■ **ASSIGNED TASK**:
Look through the entries for the string "Nintendo" and copy every line where it shows up.

■ **SOURCE RECORDS**:
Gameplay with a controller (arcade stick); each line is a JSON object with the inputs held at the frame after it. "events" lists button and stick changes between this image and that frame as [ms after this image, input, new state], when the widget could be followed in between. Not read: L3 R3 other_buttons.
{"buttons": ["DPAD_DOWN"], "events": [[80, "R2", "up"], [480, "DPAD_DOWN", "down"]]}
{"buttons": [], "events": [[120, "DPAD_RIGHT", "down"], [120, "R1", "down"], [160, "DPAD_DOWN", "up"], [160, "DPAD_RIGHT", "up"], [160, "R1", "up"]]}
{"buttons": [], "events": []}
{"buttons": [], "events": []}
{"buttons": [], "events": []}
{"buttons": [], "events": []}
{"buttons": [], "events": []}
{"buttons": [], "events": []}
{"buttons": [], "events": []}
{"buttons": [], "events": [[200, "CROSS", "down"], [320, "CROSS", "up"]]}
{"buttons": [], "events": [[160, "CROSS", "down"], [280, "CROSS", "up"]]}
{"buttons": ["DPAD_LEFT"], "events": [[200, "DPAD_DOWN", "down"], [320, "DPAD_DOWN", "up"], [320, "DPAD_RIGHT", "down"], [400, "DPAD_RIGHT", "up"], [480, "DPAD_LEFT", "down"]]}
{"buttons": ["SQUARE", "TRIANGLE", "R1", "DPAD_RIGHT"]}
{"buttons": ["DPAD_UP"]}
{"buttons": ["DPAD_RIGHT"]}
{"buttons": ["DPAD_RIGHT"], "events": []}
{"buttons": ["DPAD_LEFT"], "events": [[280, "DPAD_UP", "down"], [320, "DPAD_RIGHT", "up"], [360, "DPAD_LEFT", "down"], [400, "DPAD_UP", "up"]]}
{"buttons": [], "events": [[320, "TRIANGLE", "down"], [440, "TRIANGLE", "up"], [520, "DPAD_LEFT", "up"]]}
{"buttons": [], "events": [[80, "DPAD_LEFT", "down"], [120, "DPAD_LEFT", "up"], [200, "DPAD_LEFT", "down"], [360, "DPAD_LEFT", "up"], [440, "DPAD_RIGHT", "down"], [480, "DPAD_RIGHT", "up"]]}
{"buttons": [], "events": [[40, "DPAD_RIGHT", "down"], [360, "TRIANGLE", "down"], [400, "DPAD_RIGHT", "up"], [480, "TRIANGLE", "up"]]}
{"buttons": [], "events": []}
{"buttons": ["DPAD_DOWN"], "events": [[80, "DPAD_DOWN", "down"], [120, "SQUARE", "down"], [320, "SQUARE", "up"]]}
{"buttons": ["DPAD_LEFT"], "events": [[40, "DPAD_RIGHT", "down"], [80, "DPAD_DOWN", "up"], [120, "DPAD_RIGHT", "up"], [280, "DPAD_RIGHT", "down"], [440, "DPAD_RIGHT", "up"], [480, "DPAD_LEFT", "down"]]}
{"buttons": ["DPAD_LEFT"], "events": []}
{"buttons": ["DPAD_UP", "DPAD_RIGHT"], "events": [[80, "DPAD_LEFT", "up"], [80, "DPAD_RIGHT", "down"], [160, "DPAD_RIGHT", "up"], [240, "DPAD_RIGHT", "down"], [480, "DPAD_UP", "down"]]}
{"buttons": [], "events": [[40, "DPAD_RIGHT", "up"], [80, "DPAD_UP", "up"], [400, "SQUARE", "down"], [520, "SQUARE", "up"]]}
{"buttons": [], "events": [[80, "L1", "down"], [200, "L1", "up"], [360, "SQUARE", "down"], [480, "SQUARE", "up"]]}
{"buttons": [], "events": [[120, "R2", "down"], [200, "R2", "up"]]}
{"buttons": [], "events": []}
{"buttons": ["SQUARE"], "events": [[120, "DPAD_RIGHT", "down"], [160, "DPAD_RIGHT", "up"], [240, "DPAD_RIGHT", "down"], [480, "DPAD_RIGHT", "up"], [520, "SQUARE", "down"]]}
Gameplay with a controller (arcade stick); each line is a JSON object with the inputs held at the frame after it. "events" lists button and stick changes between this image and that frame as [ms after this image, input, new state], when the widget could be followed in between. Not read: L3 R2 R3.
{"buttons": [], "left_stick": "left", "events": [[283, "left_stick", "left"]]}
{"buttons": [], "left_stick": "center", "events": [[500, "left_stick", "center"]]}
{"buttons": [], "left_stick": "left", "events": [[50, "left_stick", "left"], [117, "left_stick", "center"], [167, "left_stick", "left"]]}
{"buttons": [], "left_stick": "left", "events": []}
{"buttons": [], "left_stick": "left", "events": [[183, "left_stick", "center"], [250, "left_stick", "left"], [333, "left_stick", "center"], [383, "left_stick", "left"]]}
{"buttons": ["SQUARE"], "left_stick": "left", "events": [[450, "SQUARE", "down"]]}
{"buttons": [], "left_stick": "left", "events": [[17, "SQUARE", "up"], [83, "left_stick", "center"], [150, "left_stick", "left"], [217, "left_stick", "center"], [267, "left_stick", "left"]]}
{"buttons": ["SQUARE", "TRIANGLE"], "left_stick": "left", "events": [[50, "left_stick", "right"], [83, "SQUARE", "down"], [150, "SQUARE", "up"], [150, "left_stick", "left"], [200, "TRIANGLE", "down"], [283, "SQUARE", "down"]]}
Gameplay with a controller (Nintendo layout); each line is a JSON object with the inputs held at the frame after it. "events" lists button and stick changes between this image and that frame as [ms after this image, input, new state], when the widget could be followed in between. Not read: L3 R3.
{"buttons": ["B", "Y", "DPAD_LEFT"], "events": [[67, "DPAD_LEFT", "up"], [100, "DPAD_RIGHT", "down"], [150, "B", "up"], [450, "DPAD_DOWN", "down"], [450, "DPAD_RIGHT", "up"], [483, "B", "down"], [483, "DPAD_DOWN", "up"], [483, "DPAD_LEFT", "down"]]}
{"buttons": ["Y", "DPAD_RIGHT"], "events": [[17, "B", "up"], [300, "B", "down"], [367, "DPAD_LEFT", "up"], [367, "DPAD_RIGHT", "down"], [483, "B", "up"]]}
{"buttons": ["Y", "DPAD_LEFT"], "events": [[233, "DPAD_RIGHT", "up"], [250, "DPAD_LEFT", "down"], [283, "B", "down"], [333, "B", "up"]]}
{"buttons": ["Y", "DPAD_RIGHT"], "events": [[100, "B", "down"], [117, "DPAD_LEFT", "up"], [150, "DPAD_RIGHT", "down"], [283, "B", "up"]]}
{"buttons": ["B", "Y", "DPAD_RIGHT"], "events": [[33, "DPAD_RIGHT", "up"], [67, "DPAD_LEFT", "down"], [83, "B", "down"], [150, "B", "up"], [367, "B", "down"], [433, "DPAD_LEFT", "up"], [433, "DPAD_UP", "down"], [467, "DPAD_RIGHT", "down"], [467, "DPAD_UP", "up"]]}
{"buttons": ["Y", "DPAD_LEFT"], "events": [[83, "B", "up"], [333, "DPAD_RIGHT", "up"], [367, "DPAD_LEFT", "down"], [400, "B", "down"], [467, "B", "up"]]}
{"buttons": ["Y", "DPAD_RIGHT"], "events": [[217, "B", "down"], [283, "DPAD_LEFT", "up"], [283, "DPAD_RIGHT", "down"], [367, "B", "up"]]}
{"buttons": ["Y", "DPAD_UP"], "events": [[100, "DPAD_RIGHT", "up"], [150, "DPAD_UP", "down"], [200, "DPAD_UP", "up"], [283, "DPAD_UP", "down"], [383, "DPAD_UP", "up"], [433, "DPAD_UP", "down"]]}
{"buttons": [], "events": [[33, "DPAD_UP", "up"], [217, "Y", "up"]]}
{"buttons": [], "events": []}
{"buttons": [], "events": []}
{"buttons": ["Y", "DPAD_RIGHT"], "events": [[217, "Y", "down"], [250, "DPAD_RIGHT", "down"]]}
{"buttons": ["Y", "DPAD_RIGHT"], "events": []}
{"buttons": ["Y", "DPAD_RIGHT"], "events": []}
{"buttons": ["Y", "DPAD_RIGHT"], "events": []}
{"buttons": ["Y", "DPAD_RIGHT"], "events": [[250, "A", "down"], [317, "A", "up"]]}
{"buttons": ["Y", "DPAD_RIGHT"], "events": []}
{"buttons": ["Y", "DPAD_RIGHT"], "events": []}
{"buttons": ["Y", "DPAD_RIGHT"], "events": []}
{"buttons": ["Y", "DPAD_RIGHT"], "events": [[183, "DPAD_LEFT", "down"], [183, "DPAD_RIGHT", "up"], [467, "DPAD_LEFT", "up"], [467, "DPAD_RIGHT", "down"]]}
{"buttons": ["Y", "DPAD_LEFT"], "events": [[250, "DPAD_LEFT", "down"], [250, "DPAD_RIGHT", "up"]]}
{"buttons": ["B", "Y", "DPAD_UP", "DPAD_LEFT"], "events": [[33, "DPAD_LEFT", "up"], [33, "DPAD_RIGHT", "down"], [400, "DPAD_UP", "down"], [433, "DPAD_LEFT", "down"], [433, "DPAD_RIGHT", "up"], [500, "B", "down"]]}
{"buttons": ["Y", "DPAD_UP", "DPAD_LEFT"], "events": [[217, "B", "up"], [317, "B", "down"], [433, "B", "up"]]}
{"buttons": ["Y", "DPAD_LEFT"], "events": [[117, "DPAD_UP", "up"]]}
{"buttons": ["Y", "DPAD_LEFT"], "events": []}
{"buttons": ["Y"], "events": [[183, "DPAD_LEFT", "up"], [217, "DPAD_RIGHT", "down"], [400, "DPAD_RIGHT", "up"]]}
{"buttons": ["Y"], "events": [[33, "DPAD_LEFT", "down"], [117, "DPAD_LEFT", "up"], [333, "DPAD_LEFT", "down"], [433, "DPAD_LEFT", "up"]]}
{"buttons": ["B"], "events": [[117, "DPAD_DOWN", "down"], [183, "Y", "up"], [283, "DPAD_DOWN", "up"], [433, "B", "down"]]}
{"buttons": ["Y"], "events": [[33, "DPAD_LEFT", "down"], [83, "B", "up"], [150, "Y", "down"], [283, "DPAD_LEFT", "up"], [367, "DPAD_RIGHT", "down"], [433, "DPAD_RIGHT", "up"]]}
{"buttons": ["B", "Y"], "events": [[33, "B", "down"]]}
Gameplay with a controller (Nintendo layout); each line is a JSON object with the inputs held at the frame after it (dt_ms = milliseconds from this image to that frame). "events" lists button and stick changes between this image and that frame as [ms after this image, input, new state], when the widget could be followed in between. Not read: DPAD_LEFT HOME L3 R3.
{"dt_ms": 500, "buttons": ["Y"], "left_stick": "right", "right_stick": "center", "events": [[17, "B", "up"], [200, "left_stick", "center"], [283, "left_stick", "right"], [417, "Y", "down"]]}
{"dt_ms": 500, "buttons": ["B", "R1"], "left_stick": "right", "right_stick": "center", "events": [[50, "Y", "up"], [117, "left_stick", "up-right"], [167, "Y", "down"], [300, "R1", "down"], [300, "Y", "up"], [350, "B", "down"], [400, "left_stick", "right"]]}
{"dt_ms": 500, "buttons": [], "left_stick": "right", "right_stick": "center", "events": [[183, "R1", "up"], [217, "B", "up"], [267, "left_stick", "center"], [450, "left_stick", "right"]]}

■ **SOLUTION TO THE EXERCISE**:
Gameplay with a controller (Nintendo layout); each line is a JSON object with the inputs held at the frame after it. "events" lists button and stick changes between this image and that frame as [ms after this image, input, new state], when the widget could be followed in between. Not read: L3 R3.
Gameplay with a controller (Nintendo layout); each line is a JSON object with the inputs held at the frame after it (dt_ms = milliseconds from this image to that frame). "events" lists button and stick changes between this image and that frame as [ms after this image, input, new state], when the widget could be followed in between. Not read: DPAD_LEFT HOME L3 R3.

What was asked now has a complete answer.